Complex tools with many parameters or behaviors need more documentation. Simple tools need less. This dimension scales expectations accordingly.

Parameters3/5

Does the description clarify parameter syntax, constraints, interactions, or defaults beyond what the schema provides?

Schema description coverage is 100%, so the schema fully documents parameters (query, count, offset). The description adds marginal value by mentioning 'pagination' and 'maximum 20 results per request', which relate to count and offset, but does not provide additional syntax or meaning beyond the schema. Baseline 3 is appropriate as the schema does the heavy lifting.
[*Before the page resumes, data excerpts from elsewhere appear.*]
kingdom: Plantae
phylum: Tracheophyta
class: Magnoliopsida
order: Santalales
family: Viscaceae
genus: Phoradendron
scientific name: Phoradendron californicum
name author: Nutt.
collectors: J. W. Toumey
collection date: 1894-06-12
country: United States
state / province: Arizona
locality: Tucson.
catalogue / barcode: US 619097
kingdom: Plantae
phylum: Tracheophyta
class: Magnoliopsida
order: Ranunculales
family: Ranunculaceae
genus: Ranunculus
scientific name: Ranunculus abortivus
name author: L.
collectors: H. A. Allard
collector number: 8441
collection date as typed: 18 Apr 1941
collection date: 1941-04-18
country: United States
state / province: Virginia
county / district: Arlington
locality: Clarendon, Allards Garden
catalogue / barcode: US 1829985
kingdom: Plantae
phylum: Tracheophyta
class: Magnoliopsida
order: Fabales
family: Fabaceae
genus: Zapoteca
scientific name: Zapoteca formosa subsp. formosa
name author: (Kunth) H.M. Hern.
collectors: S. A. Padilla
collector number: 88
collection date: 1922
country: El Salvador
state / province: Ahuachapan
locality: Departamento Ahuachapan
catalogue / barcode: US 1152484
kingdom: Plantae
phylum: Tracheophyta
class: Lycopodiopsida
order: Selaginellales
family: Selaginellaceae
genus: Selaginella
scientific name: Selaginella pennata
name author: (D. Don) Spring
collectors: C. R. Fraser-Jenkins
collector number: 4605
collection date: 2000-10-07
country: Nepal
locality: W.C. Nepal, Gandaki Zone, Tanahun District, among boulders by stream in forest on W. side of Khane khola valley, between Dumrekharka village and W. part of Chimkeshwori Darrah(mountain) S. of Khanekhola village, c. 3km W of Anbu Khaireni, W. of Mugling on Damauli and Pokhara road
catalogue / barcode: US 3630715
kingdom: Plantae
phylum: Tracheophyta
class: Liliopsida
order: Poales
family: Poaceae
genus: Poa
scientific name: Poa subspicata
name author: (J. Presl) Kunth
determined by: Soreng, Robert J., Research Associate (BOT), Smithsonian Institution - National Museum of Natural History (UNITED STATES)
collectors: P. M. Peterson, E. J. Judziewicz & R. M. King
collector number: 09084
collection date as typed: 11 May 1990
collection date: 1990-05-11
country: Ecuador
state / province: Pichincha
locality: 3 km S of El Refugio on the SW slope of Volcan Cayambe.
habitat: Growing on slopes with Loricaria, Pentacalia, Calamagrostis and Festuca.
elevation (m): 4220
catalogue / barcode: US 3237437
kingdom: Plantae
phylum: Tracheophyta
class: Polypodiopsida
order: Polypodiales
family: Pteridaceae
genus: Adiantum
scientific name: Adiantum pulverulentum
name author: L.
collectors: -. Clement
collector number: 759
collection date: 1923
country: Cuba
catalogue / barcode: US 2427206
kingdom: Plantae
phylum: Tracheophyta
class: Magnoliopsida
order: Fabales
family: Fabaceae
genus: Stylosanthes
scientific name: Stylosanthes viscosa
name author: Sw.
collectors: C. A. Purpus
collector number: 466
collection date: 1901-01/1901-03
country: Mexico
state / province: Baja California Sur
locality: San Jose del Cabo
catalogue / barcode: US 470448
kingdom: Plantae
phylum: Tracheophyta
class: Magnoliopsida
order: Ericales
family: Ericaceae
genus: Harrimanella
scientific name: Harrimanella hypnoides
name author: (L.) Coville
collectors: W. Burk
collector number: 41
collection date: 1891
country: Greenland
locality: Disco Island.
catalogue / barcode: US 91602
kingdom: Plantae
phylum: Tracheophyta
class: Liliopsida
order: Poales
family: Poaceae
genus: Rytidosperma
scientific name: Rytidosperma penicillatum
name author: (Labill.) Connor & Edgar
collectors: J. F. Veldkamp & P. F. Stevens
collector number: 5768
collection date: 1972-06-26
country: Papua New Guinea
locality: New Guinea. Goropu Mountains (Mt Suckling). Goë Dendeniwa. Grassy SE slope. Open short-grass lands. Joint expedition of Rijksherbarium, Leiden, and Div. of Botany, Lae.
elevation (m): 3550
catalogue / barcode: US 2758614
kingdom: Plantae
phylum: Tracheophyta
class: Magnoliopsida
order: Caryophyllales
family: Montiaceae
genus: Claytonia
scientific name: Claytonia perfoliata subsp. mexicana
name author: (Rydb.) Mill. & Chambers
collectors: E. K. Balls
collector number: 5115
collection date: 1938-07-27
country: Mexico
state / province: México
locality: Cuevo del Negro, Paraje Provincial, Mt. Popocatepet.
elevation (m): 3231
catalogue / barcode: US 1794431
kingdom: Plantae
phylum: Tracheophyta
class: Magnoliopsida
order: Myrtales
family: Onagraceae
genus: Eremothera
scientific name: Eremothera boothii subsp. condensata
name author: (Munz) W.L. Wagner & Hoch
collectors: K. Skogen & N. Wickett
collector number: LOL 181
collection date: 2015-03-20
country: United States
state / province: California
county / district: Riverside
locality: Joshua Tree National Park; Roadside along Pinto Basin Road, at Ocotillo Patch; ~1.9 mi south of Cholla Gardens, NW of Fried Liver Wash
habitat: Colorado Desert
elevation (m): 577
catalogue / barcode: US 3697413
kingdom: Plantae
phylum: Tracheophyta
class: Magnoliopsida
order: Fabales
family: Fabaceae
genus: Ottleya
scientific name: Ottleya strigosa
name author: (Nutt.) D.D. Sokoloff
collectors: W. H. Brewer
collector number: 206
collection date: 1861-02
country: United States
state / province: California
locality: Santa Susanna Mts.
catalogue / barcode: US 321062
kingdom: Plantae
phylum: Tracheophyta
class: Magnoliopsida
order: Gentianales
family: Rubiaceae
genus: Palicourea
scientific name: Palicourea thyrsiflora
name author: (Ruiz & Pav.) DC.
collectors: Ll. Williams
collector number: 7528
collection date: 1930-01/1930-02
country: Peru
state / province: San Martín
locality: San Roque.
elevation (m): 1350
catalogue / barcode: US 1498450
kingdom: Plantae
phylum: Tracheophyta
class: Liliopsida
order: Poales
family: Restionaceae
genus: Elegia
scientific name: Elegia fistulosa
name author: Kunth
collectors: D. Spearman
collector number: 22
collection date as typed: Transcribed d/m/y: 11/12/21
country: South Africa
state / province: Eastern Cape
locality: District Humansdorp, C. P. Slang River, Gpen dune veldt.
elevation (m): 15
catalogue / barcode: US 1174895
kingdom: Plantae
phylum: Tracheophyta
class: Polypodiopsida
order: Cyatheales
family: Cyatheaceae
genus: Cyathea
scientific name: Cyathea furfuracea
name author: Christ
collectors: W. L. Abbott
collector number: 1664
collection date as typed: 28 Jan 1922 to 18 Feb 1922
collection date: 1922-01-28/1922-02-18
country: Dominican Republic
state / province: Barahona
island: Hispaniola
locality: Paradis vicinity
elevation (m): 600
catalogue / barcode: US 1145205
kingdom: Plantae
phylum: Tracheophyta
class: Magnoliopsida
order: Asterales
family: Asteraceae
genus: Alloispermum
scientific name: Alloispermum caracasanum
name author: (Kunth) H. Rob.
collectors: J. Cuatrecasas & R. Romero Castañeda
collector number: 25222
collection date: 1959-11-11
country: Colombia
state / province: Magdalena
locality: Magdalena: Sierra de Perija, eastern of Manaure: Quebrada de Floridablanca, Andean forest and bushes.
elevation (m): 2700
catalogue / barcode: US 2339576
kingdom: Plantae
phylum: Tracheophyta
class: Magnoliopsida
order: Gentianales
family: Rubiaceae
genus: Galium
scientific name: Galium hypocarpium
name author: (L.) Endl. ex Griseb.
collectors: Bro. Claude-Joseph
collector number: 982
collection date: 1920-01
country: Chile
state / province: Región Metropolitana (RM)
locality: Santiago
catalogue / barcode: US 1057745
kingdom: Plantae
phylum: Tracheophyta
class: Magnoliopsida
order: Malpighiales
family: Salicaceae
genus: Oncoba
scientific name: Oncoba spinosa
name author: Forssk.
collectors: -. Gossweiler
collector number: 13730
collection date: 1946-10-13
Input schemas describe structure but not intent. Descriptions should explain non-obvious parameter relationships and valid value ranges.

Purpose4/5

Does the description clearly state what the tool does and how it differs from similar tools?

The description clearly states the tool 'performs a web search using the Brave Search API', specifying the verb ('performs'), resource ('web search'), and technology ('Brave Search API'). It distinguishes from the sibling 'brave_local_search' by focusing on general web content rather than local results, though the distinction could be more explicit. The purpose is specific and actionable.

Agents choose between tools based on descriptions. A clear purpose with a specific verb and resource helps agents select the right tool.

Usage Guidelines4/5

Does the description explain when to use this tool, when not to, or what alternatives exist?

The description provides clear context for when to use this tool: 'ideal for general queries, news, articles, and online content' and 'for broad information gathering, recent events, or when you need diverse web sources'. It implies an alternative (the sibling 'brave_local_search') by emphasizing web content, but does not explicitly state when not to use it or name the alternative directly, missing full explicit guidance.

Agents often have multiple tools that could apply. Explicit usage guidance like "use X instead of Y when Z" prevents misuse.